Councilor Patricia Heintzman brought up the issue during the Tuesday (April 4) council meeting. Mayor Ian Sutherland said he had already put in a call to the newspaper to correct the error, reminding editors at the Sun that Brackendale holds that title.

Hancock said he doesn't think that the quote will draw attention away from Squamish. In fact all the attention being paid to the province's eagles can be complementary to Squamish's promotions.

"I'm out promoting the Brackendale Eagle Festival all the time, it's on my website. We've got a Fraser Valley bald eagle festival another big one at Hanes, and a new one now at Campbell River, we had it this year for the first time. But it's not a wintering group of birds. It's about nesting birds, when they go in the nesting territory in February," said Hancock. "There's lots of things happening and it's not competitively, it's cooperatively."

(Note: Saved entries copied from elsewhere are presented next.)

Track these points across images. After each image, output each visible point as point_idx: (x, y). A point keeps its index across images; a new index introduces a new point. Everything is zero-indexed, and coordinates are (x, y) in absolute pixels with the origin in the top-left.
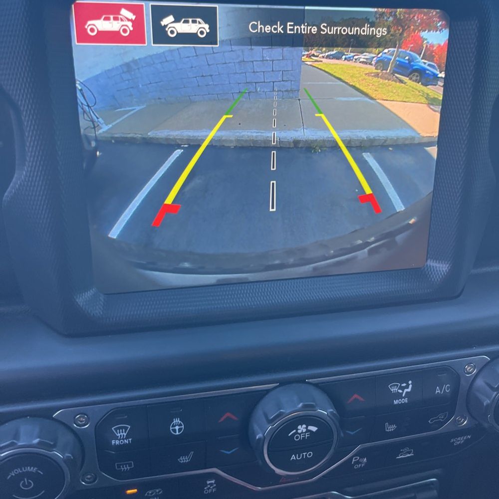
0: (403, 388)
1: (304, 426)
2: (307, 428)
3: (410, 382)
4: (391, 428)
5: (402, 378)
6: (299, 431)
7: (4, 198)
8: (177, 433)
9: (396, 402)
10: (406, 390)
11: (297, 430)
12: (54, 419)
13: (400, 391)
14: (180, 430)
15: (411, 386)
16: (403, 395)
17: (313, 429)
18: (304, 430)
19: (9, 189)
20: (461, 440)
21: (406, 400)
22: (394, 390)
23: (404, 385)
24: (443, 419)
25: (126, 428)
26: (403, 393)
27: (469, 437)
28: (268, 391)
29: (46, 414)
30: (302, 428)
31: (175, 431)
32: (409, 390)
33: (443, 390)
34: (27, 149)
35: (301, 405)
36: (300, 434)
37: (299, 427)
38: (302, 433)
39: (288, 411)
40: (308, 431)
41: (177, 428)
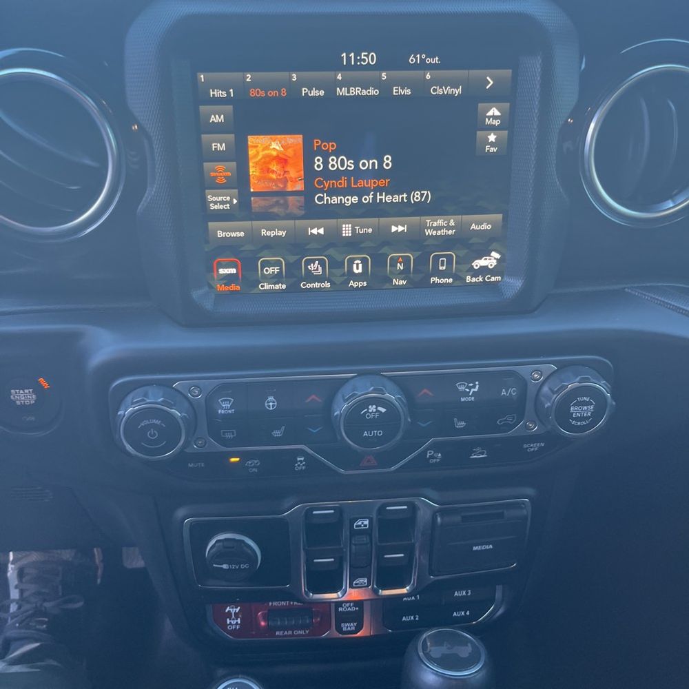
0: (470, 388)
1: (374, 406)
2: (376, 408)
3: (477, 383)
4: (461, 425)
5: (469, 378)
6: (370, 411)
7: (138, 210)
8: (271, 409)
9: (463, 399)
10: (473, 390)
11: (368, 409)
12: (173, 388)
13: (468, 390)
14: (273, 406)
15: (477, 387)
16: (470, 394)
17: (383, 410)
18: (375, 410)
19: (142, 203)
20: (534, 447)
21: (473, 399)
22: (461, 388)
23: (471, 385)
24: (511, 421)
25: (230, 401)
26: (469, 392)
27: (543, 445)
28: (347, 380)
29: (167, 384)
30: (372, 408)
31: (269, 406)
32: (476, 390)
33: (509, 392)
34: (156, 170)
35: (372, 388)
36: (371, 413)
37: (370, 407)
38: (372, 412)
39: (360, 393)
40: (377, 411)
41: (271, 404)
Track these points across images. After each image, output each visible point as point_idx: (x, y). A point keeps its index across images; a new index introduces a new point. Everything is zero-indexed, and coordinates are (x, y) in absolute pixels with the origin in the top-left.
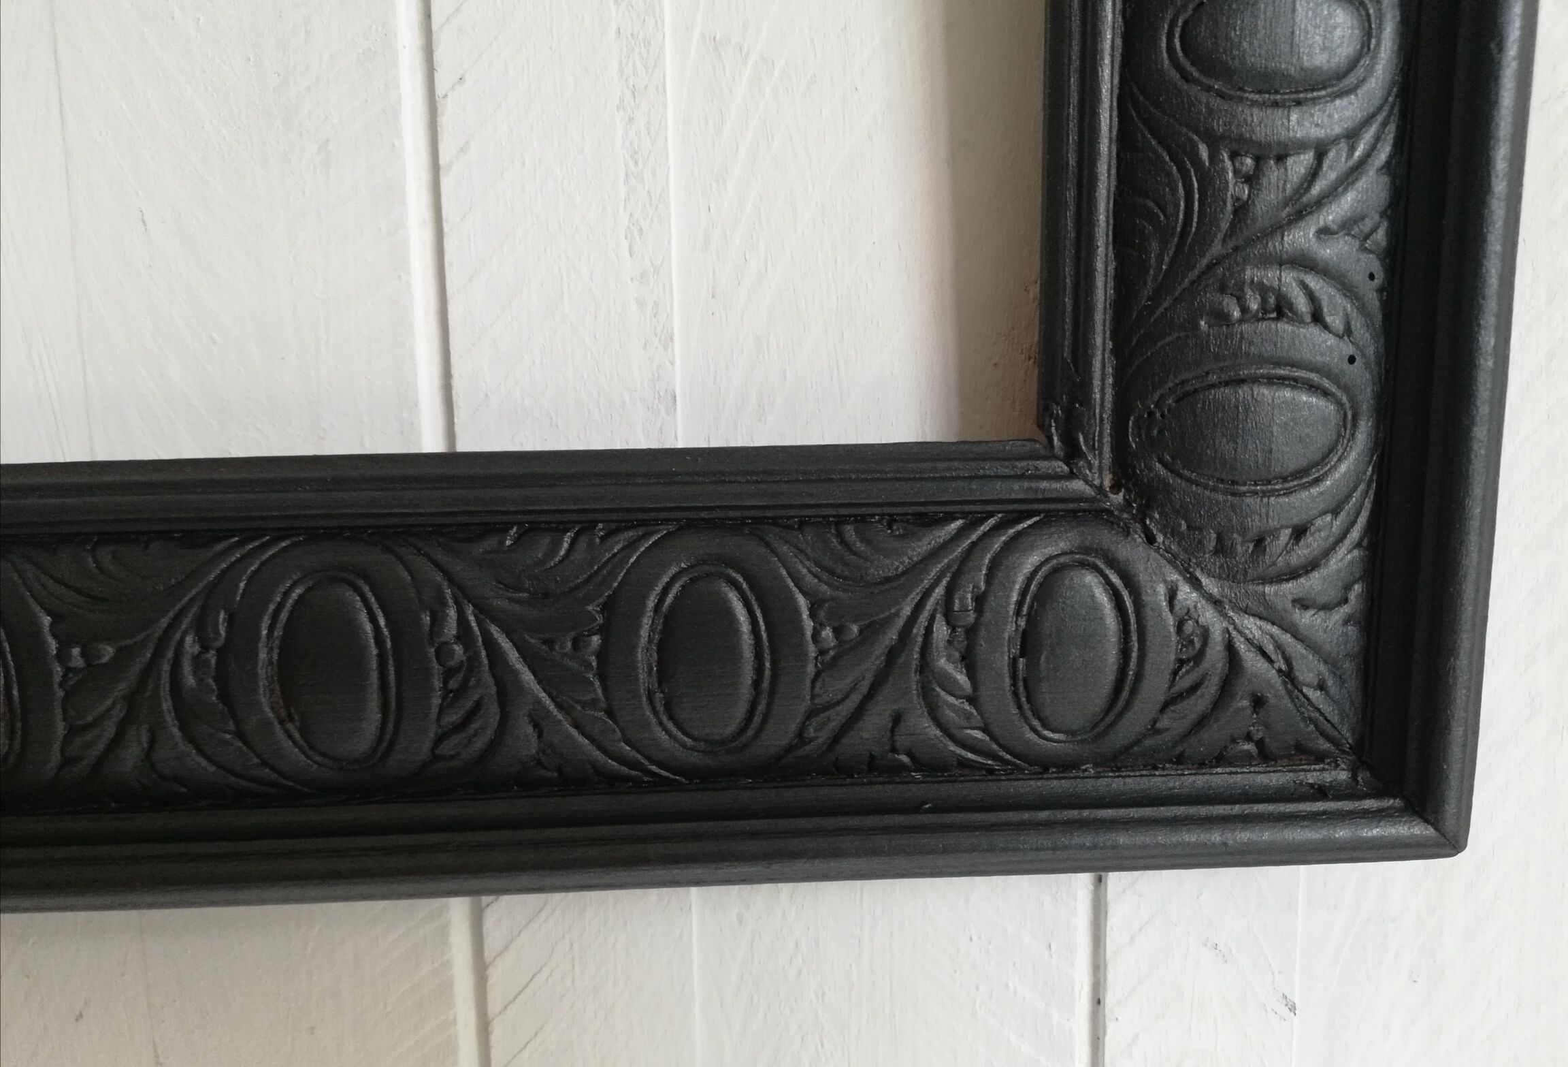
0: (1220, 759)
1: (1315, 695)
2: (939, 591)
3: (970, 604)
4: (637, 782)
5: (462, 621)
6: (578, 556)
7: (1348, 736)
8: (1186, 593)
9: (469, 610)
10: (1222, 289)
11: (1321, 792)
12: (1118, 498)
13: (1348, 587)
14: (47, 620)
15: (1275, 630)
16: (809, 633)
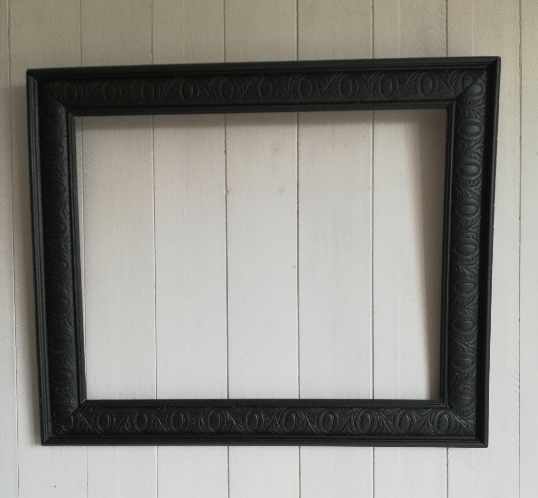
0: (461, 435)
1: (470, 429)
2: (429, 416)
3: (432, 417)
4: (395, 435)
5: (380, 417)
6: (391, 411)
7: (474, 433)
8: (456, 418)
9: (380, 416)
10: (459, 387)
11: (472, 440)
12: (448, 407)
13: (474, 417)
14: (338, 416)
15: (466, 422)
16: (415, 421)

Hancock's latest project has garnered worldwide attention to his website, hancockhouse.com, which received two million hits within five days last week. The item drawing so much attention is the world's first online live video stream of a pair of nesting eagles. The couple is at the top of a 100-foot tree on Hornby Island, and is days away from seeing their two eggs hatch. A camera was installed in the tree two years ago while the raptors were away and a Vancouver web hoster volunteered to broadcast the live feed last week at a cost of $2,000 to $3,000 a day. Once word got out, millions began checking out the site. And it will only get bigger, said Hancock. By the time the eggs are due to hatch on April 25th, Hancock anticipates 10 million viewers. And in the forums section of the website, visitors can learn about the Brackendale Winter Eagle Festival & Count.